I think I’ll stick with it for a while longer yet, just to see what happens mind you. Wisdom awaits I hear. Though my own shallowness still wants to keep me away. Someday, I’ll become deep, I think, Someday. Until then, I must learn to ride the waves, and catch the wind.

thoughts

I decided to read today. Not just for a bit, or for a break, but to seriously read. It didn’t go quite as I planned, but plans formed at three in the morning are often flexible. I did read, and found myself better for it. I read In the Shadow of the Temple by Oskar Skarsaune, which is a discussion of the Jewish influences on the early church, and thus is also a discussion of 1st century Judaism(s).

I write for a while and forget to swim in the world of which I write, and so lose sight of both purpose and instinct, and thus have less to say and lessening enthusiasm to say it. Of course the same is true for spirituality. I try to live apart from prayer and without immersing myself in Spiritual things I get dry, and my hope withers.

Immersing oneself means reading the right books, Bible and otherwise. It also means leaping out in other ways, finding wisdom to curious problems, confronting one’s own foibles, saying things or doing things which may seem quite silly if in fact the Spirit is not leading, trusting all the while that there is a purpose, a purpose which may or may not be the one assumed, but will certainly lead to greater light and maturity.

For that is Christ. That is the baptism of Christ, to take us from these little lumps in need of forgiveness and transform our entire being towards something wonderful, something wonderful interacting with other wonderful beings in an intricate dance which marvels the world. The baptism of Christ and the Spirit is not simply putting a band aid on past wounds or making sure we are adequate once more. It is a restoration to be that which is possible, and so it is extraordinary.

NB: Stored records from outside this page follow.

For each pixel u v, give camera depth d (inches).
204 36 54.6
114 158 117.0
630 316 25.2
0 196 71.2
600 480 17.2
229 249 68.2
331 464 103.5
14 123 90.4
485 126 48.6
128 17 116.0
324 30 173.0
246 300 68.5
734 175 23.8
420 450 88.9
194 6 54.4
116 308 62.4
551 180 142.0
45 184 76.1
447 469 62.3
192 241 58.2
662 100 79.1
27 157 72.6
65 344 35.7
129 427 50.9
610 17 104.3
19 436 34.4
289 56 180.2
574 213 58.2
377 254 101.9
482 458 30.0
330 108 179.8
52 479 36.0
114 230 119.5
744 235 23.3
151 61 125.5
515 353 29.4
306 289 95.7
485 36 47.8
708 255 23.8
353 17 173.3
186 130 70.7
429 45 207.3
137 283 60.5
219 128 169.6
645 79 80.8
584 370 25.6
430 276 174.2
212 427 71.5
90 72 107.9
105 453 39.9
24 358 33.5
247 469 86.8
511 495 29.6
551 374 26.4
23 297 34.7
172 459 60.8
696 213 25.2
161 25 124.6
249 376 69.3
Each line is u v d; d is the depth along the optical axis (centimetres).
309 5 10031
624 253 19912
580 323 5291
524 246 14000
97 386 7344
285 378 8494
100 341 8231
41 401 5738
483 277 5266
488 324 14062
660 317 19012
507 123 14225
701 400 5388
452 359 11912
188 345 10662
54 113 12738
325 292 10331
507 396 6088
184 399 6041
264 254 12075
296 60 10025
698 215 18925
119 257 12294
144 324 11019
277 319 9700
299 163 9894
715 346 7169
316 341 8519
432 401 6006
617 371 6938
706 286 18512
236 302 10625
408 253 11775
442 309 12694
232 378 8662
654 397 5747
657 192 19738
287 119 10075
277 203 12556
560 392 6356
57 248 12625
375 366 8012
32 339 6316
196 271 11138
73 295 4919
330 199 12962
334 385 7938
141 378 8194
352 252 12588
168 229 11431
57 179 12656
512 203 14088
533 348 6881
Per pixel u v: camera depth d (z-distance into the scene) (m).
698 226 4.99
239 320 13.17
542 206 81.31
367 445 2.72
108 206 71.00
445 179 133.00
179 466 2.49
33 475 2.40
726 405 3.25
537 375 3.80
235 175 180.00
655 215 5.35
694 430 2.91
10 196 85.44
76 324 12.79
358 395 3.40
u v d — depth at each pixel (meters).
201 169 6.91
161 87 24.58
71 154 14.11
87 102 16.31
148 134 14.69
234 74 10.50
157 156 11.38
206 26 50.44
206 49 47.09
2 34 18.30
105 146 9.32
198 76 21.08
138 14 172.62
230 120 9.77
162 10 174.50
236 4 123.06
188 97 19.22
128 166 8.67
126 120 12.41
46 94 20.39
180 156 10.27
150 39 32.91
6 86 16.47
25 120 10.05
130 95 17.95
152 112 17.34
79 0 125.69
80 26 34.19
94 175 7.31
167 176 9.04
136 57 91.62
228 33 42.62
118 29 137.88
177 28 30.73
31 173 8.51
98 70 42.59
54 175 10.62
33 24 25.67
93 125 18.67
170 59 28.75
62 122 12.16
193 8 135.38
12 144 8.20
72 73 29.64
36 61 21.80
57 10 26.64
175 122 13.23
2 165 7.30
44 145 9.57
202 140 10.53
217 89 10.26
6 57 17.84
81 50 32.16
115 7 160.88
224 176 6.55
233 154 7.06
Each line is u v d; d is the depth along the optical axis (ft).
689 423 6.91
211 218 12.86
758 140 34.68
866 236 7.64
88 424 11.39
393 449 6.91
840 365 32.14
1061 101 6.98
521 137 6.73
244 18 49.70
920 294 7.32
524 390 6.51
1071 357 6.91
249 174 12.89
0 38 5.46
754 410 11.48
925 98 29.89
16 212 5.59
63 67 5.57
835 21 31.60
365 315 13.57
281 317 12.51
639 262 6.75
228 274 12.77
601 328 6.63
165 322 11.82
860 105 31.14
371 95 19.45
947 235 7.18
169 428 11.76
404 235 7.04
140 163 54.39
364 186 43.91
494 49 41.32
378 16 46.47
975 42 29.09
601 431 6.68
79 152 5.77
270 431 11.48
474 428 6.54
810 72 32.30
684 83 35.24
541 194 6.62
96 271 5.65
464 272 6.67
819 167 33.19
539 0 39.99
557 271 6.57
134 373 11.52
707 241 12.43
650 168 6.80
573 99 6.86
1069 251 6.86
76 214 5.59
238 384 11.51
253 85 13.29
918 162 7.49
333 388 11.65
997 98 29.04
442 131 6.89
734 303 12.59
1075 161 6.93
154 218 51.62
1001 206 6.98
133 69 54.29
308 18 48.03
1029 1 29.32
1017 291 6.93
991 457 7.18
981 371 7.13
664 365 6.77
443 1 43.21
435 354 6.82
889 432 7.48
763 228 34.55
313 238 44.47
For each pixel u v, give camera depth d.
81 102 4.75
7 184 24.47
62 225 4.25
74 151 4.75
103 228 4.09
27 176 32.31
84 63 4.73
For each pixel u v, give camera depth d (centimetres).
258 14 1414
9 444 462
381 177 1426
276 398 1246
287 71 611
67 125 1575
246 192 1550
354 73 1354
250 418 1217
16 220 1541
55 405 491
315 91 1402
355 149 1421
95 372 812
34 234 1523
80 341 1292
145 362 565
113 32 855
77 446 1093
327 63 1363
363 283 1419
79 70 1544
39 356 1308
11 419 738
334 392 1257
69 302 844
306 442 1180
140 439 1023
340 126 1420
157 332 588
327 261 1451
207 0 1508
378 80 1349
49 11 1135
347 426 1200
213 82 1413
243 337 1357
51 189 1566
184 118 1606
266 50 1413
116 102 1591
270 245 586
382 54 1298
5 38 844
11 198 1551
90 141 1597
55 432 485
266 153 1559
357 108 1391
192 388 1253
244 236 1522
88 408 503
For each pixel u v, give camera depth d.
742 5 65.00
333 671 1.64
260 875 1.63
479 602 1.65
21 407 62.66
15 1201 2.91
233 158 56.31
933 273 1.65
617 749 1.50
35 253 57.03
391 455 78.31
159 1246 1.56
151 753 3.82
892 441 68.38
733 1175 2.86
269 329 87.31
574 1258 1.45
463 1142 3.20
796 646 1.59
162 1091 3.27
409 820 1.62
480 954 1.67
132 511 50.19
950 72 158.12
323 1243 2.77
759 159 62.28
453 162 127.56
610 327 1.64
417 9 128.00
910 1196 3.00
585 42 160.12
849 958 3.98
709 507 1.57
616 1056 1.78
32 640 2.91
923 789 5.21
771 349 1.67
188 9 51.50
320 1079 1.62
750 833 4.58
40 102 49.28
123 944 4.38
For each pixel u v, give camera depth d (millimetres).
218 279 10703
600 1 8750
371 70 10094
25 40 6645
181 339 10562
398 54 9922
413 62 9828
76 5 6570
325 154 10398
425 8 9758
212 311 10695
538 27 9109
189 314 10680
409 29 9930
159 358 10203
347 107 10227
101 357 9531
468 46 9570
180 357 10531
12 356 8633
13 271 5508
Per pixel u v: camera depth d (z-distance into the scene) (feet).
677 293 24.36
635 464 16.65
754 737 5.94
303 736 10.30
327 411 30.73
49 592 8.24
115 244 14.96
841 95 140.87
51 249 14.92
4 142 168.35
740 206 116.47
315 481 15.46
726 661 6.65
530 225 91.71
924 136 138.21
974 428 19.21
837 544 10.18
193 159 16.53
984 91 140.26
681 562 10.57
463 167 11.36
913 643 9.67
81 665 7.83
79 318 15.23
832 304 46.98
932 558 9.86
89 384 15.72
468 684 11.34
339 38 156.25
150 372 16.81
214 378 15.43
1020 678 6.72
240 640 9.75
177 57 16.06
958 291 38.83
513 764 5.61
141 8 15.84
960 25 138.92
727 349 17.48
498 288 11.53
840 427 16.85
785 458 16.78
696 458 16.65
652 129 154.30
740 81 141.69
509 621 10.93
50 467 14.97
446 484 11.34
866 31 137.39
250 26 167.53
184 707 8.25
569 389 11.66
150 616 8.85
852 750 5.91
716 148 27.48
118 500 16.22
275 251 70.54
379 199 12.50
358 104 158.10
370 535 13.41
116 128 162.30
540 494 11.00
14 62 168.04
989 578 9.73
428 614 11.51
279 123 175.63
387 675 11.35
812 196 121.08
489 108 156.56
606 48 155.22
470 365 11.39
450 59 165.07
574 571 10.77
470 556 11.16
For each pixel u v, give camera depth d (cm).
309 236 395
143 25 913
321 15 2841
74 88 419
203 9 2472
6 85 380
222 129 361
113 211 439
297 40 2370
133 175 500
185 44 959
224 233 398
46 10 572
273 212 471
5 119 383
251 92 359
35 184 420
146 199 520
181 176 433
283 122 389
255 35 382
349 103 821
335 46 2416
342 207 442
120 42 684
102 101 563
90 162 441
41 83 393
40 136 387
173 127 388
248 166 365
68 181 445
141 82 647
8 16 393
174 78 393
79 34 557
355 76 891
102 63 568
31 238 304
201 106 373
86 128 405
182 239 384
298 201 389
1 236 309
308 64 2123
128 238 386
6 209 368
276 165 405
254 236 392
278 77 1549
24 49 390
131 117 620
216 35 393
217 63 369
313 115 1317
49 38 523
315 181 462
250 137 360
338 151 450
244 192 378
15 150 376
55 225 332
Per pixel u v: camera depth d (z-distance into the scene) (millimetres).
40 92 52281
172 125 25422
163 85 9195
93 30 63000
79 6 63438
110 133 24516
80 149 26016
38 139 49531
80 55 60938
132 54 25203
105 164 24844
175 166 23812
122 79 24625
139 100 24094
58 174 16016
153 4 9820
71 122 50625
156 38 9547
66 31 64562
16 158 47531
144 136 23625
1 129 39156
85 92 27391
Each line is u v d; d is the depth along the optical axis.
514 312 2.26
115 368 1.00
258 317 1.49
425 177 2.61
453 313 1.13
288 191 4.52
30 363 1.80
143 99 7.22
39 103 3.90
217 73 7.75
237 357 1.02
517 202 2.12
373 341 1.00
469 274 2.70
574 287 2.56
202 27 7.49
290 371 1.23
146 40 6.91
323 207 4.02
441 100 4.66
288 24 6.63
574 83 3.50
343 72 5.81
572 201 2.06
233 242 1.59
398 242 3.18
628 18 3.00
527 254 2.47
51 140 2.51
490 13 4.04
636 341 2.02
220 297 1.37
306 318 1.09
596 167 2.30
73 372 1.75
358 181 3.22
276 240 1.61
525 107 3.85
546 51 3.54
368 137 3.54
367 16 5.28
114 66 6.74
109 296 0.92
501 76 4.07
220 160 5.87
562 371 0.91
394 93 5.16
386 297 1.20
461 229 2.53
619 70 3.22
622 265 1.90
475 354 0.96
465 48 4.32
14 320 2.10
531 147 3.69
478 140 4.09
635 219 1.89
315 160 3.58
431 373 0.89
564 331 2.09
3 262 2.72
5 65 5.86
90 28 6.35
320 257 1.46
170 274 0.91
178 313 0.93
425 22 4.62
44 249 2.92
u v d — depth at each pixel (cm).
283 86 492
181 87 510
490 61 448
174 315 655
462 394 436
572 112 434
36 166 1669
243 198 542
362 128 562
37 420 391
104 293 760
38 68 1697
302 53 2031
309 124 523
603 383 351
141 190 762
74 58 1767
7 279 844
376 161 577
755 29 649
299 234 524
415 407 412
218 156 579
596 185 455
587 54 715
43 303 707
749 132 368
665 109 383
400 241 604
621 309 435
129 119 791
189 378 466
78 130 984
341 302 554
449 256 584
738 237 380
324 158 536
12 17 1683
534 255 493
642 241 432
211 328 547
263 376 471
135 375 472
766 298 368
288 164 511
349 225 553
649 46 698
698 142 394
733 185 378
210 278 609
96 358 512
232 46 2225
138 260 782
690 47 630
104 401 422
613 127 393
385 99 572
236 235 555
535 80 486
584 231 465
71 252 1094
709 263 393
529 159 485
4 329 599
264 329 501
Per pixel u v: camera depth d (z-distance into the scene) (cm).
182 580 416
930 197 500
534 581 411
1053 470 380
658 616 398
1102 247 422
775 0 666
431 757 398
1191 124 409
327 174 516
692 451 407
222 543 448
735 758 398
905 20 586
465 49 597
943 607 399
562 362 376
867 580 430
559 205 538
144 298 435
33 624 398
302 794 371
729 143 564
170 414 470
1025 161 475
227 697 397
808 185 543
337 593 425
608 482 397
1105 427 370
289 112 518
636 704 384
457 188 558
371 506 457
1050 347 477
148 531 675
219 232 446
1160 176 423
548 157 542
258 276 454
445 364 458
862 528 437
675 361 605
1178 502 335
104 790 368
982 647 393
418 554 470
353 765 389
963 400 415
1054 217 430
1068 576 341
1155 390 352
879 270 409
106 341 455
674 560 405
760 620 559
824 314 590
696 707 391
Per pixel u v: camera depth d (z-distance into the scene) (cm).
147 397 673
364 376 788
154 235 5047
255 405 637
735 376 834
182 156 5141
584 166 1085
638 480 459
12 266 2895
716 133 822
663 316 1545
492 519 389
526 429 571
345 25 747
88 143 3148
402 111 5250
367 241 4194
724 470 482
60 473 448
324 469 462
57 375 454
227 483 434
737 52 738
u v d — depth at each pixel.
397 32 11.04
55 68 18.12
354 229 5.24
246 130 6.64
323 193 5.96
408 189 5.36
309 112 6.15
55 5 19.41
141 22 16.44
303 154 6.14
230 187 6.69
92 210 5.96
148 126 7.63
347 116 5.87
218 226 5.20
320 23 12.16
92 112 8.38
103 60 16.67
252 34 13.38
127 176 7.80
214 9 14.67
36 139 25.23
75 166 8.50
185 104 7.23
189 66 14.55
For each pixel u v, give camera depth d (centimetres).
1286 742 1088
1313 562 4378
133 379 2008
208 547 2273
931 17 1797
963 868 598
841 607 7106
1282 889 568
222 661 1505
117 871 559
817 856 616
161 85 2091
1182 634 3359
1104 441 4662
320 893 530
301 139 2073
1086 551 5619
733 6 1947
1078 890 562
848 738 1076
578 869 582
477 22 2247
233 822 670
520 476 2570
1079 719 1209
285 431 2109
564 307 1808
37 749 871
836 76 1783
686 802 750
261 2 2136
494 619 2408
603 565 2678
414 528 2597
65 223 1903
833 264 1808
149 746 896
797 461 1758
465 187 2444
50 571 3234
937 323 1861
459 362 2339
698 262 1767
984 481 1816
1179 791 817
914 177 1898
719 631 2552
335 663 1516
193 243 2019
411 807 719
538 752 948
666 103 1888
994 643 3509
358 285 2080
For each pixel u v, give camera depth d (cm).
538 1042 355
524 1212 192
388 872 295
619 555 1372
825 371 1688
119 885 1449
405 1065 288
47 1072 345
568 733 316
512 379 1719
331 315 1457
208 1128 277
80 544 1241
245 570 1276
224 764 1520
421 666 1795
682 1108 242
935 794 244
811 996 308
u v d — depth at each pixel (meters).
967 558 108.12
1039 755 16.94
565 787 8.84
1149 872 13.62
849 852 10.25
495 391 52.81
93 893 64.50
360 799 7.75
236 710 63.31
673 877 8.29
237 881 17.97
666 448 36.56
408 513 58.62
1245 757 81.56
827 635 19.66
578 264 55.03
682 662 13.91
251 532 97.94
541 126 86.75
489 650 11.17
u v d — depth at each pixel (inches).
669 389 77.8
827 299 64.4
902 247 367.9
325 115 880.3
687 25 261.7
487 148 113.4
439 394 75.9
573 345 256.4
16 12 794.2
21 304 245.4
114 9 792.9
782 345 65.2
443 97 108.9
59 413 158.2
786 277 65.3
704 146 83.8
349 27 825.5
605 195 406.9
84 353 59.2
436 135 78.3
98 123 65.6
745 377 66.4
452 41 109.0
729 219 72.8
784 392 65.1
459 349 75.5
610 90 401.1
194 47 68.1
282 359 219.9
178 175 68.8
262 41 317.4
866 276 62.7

Guilt and repentance are the beginning, a beginning beyond which the Church has little to say nowadays. But there is more, there is always more, it is deeper and richer and fuller and brighter continually. But the journey is made of the continual steps to embrace all of this and to leap out and face possible disaster or simply disappointment.

A friend wrote something in response to my own leaping out of faith which is wise and appreciated, so I repeat it here:

You know? After all, we are only pilgrims on this Earth. It’s all temporary. I wish I was
in some peaceful place right now, relaxed and not worried about a thing. But I am
where I am supposed to be. Sometimes life is a hard labor, but I think when we take
the risk to pursue our gifts, even (or especially) in spite of our fears, insecurities, and
doubts, and when we truly surrender to God’s will, remembering that our awards
are eternal and these lives are not so all our desires will be met and satisfied, then
God can truly shine through us. He takes ordinary people, gives them supernatural
hope/faith that’s way beyond them, call them to do extravagant things and people
can see His glory.

Whether in difficult circumstances or in the absence of any perceivable circumstance God asks us to stay where we are supposed to be. To have faith in too much or too little is obedience, and that is our calling. For in being there we hear God, and he works as he will in the way he will to do those extraordinary things.

Then one day we will turn around and realize extraordinary things have happened around us and without any pride we will offer thanks that we too were able to run the race well. That is the hope and the glory.

It’s that being where we are supposed to be that is sometimes tricky, because often it is not necessarily where we want to be. Because she’s right, the ultimate place we want to be is in heaven.

Keeping this in mind is both the secret and the trick to it all. It is a struggle, a daily struggle. There is no doubt about that. Because we trust what we see not what we don’t see. So there is only to press on, to leap out, to take risks and let loose our life.

I try to do all of this so that ot the end of the day I can say I showed faith even when everything was dark, and in doing so touch lives beyond my natural reach, and please the God who loves me.